US 12,266,156 B2
System and method for solving missing annotation object detection
Marios Savvides, Wexford, PA (US); Zhiqiang Shen, Pittsburgh, PA (US); Fangyi Chen, Pittsburgh, PA (US); and Han Zhang, Pittsburgh, PA (US)
Assigned to Carnegie Mellon University, Pittsburgh, PA (US)
Filed by CARNEGIE MELLON UNIVERSITY, Pittsburgh, PA (US)
Filed on Feb. 14, 2022, as Appl. No. 17/670,737.

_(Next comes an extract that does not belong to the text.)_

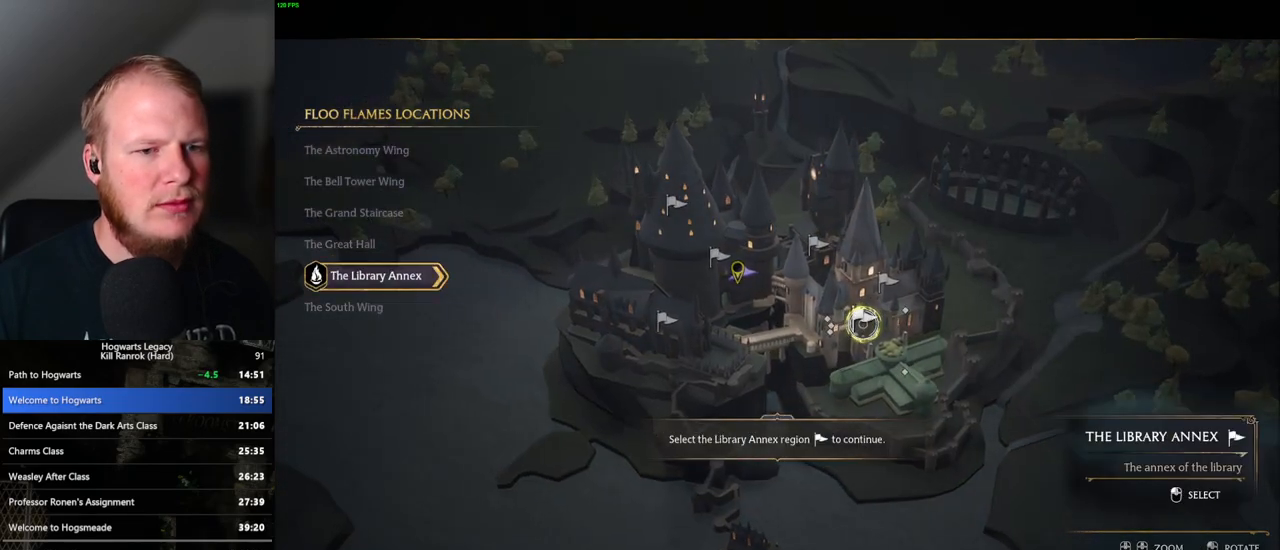
{"keys": [], "mouse": [], "events": [[33, "mouse_left", "up"]]}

Claims priority of provisional application 63/149,412, filed on Feb. 15, 2021.
Prior Publication US 2022/0262101 A1, Aug. 18, 2022
Int. Cl. G06V 10/774 (2022.01)
CPC G06V 10/774 (2022.01) 9 Claims
OG exemplary drawing
 
1. A method comprising:
exposing an object detection model to an input training image;
identifying one or more anchors on the image;
for each anchor:
determining a predicted confidence that the anchor is a ground-truth anchor;
applying a focal loss when the confidence is above a predetermined confusion threshold;
applying a mirror of the focal loss when the confidence is below the confusion threshold; and
generating a scaler value p as a confidence score for the anchor when the anchor has a predicted foreground object.